Except what we’re shown is the world-famous tombolo (two-sided beach) at St Ninian’s Isle. The thing about that tombolo is that it remains passable (just) even at high tide, except in very unusual conditions. It doesn’t just disappear. And Sandy, The Only Native Shetlander In The Cop Shop, would have known all that...Also, St Ninian's isle doesn’t have any houses on it...
Oh, never mind. It doesn’t matter, apparently, and I’m losing the will to live. So is Sandy, upset at Donna Killer Killick’s return to the isles. He gets run down by the pickup truck driven by the SBS operatives/drug dealers/salmon farmworkers. Who make their escape, driving into the vast mouth of a mutated dolphin. Probably. Sandy’s dead! But probably not.

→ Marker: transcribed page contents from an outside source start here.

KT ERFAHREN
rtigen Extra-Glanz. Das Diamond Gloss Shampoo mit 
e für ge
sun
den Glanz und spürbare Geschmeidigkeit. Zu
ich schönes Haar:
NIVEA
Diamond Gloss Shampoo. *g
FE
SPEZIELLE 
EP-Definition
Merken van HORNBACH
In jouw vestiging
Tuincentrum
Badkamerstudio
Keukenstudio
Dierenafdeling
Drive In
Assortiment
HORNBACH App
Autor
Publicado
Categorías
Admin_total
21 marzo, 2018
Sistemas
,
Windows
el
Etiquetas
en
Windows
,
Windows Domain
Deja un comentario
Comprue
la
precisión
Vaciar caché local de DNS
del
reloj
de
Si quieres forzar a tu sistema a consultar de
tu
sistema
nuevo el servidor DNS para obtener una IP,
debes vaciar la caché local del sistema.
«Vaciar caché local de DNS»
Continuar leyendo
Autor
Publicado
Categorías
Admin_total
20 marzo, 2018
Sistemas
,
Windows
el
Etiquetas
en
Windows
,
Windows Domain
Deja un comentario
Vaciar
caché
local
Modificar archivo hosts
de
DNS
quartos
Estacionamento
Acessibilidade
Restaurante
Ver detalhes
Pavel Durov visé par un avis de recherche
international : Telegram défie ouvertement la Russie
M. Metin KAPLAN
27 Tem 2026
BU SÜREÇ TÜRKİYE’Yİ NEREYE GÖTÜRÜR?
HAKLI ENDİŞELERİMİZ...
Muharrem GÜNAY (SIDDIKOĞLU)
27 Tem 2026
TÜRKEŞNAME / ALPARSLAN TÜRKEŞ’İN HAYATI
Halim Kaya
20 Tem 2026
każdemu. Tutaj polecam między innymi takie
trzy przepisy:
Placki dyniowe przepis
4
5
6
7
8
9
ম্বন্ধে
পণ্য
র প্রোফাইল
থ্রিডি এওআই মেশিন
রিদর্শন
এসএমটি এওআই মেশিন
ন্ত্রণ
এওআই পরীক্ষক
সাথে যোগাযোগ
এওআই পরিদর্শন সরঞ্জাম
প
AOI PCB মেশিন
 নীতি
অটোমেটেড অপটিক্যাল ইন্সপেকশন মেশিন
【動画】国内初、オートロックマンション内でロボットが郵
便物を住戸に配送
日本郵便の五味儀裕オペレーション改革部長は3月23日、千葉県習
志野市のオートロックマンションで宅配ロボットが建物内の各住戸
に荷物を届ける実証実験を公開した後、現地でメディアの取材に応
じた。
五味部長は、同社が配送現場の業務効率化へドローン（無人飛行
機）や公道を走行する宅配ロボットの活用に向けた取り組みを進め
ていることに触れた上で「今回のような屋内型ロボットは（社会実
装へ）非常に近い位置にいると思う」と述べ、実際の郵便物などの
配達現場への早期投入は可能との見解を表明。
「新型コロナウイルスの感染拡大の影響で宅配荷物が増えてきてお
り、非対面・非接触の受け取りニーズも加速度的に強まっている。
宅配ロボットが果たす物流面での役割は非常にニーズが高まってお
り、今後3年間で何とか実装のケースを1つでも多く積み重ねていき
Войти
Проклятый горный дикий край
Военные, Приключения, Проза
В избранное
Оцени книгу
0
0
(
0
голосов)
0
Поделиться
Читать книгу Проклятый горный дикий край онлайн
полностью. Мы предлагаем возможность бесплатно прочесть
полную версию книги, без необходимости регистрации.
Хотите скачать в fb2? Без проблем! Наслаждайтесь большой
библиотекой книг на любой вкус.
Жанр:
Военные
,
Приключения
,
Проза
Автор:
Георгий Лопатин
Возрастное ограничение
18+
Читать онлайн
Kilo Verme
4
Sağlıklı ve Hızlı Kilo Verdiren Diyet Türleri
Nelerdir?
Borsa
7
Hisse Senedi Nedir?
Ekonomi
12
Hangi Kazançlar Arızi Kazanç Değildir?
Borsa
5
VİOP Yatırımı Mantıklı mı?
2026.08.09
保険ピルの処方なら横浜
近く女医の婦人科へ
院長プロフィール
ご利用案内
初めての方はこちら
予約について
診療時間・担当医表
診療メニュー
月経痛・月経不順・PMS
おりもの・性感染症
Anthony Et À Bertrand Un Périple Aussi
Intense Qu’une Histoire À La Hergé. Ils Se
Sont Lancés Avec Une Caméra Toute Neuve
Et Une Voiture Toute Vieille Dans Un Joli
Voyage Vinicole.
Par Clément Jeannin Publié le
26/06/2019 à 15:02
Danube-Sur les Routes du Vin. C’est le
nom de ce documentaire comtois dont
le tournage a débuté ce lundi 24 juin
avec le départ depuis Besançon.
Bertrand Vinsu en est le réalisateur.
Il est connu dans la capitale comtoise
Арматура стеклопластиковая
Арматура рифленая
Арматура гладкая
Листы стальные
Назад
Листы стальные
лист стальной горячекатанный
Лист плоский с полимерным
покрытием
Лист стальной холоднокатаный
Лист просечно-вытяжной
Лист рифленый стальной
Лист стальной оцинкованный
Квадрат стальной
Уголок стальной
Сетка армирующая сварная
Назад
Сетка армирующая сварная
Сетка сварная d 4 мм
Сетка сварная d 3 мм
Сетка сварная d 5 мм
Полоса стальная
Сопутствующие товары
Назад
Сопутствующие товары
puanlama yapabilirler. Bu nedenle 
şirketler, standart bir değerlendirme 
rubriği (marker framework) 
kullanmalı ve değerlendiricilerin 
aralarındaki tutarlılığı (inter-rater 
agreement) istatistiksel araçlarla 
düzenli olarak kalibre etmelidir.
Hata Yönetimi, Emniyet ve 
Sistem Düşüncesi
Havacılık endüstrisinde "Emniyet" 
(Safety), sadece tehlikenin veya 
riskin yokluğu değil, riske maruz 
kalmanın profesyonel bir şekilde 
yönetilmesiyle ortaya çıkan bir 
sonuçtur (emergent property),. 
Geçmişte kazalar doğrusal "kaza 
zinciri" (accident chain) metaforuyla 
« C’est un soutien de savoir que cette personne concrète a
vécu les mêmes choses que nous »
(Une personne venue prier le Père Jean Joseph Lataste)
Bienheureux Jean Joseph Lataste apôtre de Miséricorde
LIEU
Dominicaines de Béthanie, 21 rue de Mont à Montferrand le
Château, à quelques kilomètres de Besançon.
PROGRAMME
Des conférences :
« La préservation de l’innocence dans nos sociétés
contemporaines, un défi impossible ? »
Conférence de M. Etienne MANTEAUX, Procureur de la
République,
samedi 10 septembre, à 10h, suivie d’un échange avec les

The rest of this episode has:
Peerie Jimenez finding a possible love interest in a nurse who thinks he thinks Jaws is the perfect movie (could a giant shark have eaten that pickup truck...no, that was just a dream) and a lay nun who believes in primal screaming and was clearly having it off with the dead lawyer fellow in a nunnery on Whalsay, a place which is absolutely hoaching with monks and nuns. There is Peerie’s doiting dad Duncan popping up to serve whisky, apparently the only thing Mark Bonnar will be doing this series; Logan Roy (maybe that’s the wrong name, I’m not sure) who may have murdered civilians in Iraq, his creepy nerdy son, a creepier businessman called Niven, a creepy Lawyer’s wife, more young women with identical eyebrows, a dodgy sailor called Mick, a sister called Angela (not a nun) who’s in Golspie, and who was married to Logan Roy, who
therefore may have got Mick (her brother) to kill the offshore drone pilot person in the decompression chamber with poisoned haddock or nerve gas something. Are you following this? Look, a giant orca! A Russian submarine! There’s a cook called Carrie or Cassie or Cammie, I couldn’t make out what exactly. Or is that in Vigil? Who’s got the nerve agent? Corrupted drone files, sorted out by Tosh's nice nerd boyfriend, Donnie. Handily one file isn’t ruined and reveals that Kate Kilmuir, sister of….never mind... was in the car that tried to run the lawyer of the road. But she was just being friendly, so that’s all right. Cops have checked, her MOT was current.
Peerie Jimenez is confused. Logan - ah, it’s Creggan, not Roy - looks pityingly at him: “you’re drowning, aren’t you?”
Either that or he’s about to be eaten by an orca. Or an enormous red herring.